-- SUPPLIED TEXT --
============

Thanks Gil (as always!). Whether or not 'the software is the computer' or
'the silicon is the computer' or 'the network is the computer' ... how
about this:

The COMPUTATION is the computer?

With admiration and appreciation,
Ben

On Thu, Oct 12, 2017 at 12:09 PM Gil Tene <[email protected]> wrote:

> The "machine" we run on is not just the hardware. It's also the BIOS, the
> hypervisor, the kernel, the container system, the system libraries, and the
> various runtimes. Stuff that is "interesting" and "strange" about how the
> machine seems to behave is very appropriate to this group, IMO. And
> mysterious deadlock behaviors and related issues the machine level (e.g. an
> apparent deadlock where no lock owner appears to exist, as is the case
> discussed here) is certainly an "interesting" machine behavior. Java for
> not. libposix or not, Linux or not. C#/C++/Rust or not. The fact that much
> of concurrency work happens to be done in Java does make Java and JVMs a
> more common context in which these issues are discussed, but the same can
> be said about Linux, even tho this is not a Linux support group.
>
> E.g. the discussion we had a while back about Linux's futex wakeup bug
> <https://groups.google.com/forum/#!topic/mechanical-sympathy/QbmpZxp6C64>
> (where certain kernel versions failed to wake up futex's, creating ()among
> other things) apparent deadlocks in non-deadlocking code) was presumably
> appropriate for this group. I see Todd's query as no different. It is not
> "my program has a deadlock" question. It is an observed "deadlock that
> isn't a deadlock" question. It may be a bug in tooling/reporting (e.g.
> tooling might be deducing the deadlock based on non-atomic sampling of
> stack state as some have suggested here), or it may be a bug in the lock
> mechanisms. e.g. failed wakeup at the JVM level. Either way, to would be
> just as interesting and relevant here as a failed wakeup or wrong lock
> state intrumentation at the Linux kernel level. or at the .NET CLR level,
> or at the golang runtime level, etc...

============

-- DATA EXTRACTS --
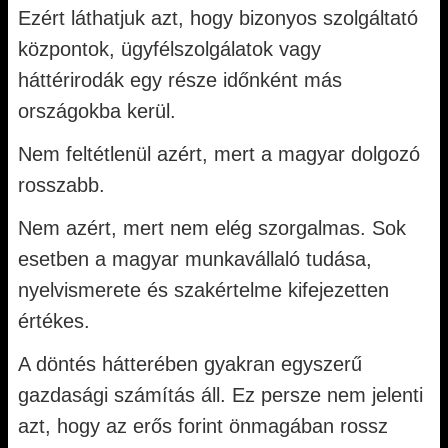
Ezért láthatjuk azt, hogy bizonyos szolgáltató
központok, ügyfélszolgálatok vagy
háttérirodák egy része időnként más
országokba kerül.
Nem feltétlenül azért, mert a magyar dolgozó
rosszabb.
Nem azért, mert nem elég szorgalmas. Sok
esetben a magyar munkavállaló tudása,
nyelvismerete és szakértelme kifejezetten
értékes.
A döntés hátterében gyakran egyszerű
gazdasági számítás áll. Ez persze nem jelenti
azt, hogy az erős forint önmagában rossz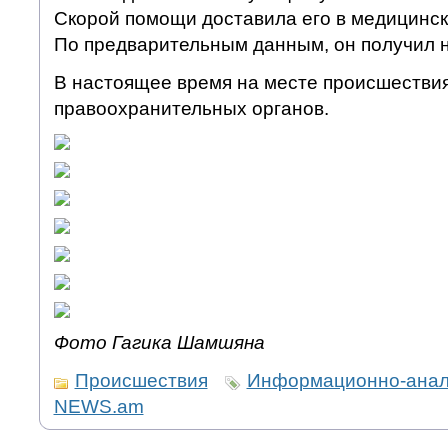
Скорой помощи доставила его в медицинск
По предварительным данным, он получил н
В настоящее время на месте происшестви
правоохранительных органов.
Фото Гагика Шамшяна
Происшествия
Информационно-анали
NEWS.am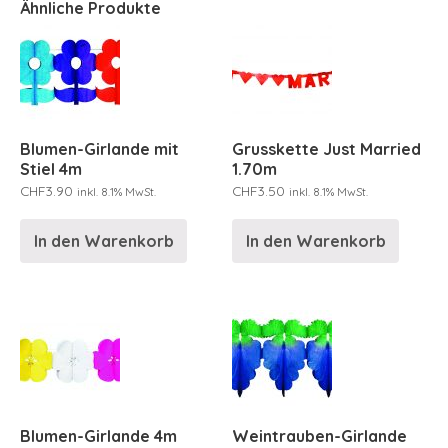
Ähnliche Produkte
Blumen-Girlande mit
Grusskette Just Married
Stiel 4m
1.70m
CHF
3.90
CHF
3.50
inkl. 8.1% MwSt.
inkl. 8.1% MwSt.
In den Warenkorb
In den Warenkorb
Blumen-Girlande 4m
Weintrauben-Girlande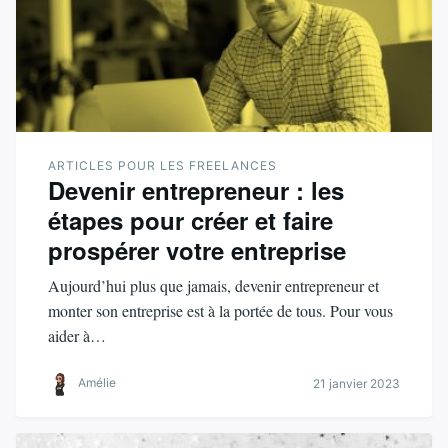
ARTICLES POUR LES FREELANCES
Devenir entrepreneur : les
étapes pour créer et faire
prospérer votre entreprise
Aujourd’hui plus que jamais, devenir entrepreneur et
monter son entreprise est à la portée de tous. Pour vous
aider à…
Amélie
21 janvier 2023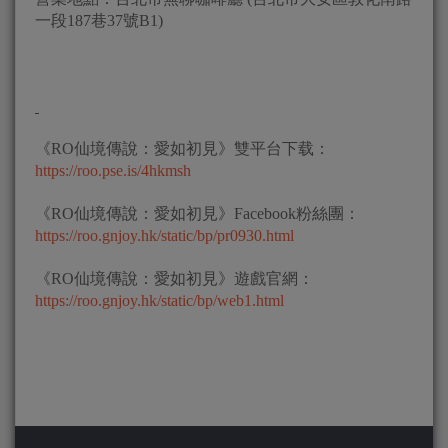
一段187巷37號B1)
《RO仙境傳說：愛如初見》雙平台下载：
https://roo.pse.is/4hkmsh
《RO仙境傳說：愛如初見》Facebook粉絲團：
https://roo.gnjoy.hk/static/bp/pr0930.html
《RO仙境傳說：愛如初見》遊戲官網：
https://roo.gnjoy.hk/static/bp/web1.html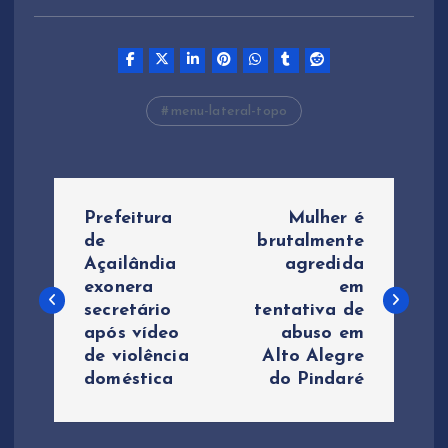
menu-lateral-topo
N
Prefeitura
Mulher é
a
de
brutalmente
Açailândia
agredida
exonera
em
v
secretário
tentativa de
após vídeo
abuso em
e
de violência
Alto Alegre
doméstica
do Pindaré
g
a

============

-- EXERCISES TO COMPLETE --
1. Reproduce a passage from the mailing-list post about deadlocks: begin at the words "Thanks Gil (as" and stop after "is the computer?".
2. According to the mailing-list post about deadlocks, why does Gil Tene consider Todd's query appropriate for the group? Answer in one to three sentences.
3. Continue the mailing-list post about deadlocks from the point where it stops.
The records have no connection to the mailing-list post about deadlocks.

-- ANSWERS PER TASK --
1.
Thanks Gil (as always!). Whether or not 'the software is the computer' or
'the silicon is the computer' or 'the network is the computer' ... how
about this:

The COMPUTATION is the computer?

2. He holds that the "machine" includes not only the hardware but also the BIOS, hypervisor, kernel, container system, system libraries, and runtimes. An apparent deadlock where no lock owner seems to exist is therefore an "interesting" machine behavior. Like the earlier discussion of Linux's futex wakeup bug, Todd's query concerns a "deadlock that isn't a deadlock" rather than a program's own deadlock.

3.
>
> On Wednesday, October 11, 2017 at 6:06:16 AM UTC-7, Jarkko Miettinen wrote:
>>
>> keskiviikko 11. lokakuuta 2017 11.27.17 UTC+3 Avi Kivity kirjoitti:
>>>
>>> If this is not off topic, what is the topic of this group?
>>>
>>>
>>> Is it a Java support group, or a "coding in a way that exploits the way
>>> the hardware works" group?
>>>
>>
>>
>> I have to agree here with Avi. Better to have a group for "coding in a
>> way that exploits the way the hardware works" and another group for Java
>> support. Otherwise there will be a lot of discussion of no real relation to
>> the topic except that people exploiting mechanical sympathy might have run
>> into such problems.
>>
>> (I would also be interested in a Java support group for the level of
>> problems that have been posted in this group before.)
>>
>>
>>>
>>> On 10/11/2017 10:29 AM, Kirk Pepperdine wrote:
>>>
>>> Not at all off topic… first, thread dumps lie like a rug… and here is
>>> why…
>>>
>>> for each thread {
>>>     safe point
>>>     create stack trace for that thread
>>>     release threads from safe point
>>> }
>>>
>>> And while rugs may attempt to cover the debris that you’ve swept under
>>> them, that debris leaves a clearly visible lump that suggests that you have
>>> a congestion problem on locks in both sun.security.provider.Sun and
>>> java.lang.Class…. What could possibly go wrong?
>>>
>>>
>>> Kind regards,
>>> Kirk
>>>
>>> On Oct 11, 2017, at 3:05 AM, Todd Lipcon <[email protected]> wrote:
>>>
>>> Hey folks,
>>>
>>> Apologies for the slightly off-topic post, since this isn't performance
>>> related, but I hope I'll be excused since this might be interesting to the
>>> group members.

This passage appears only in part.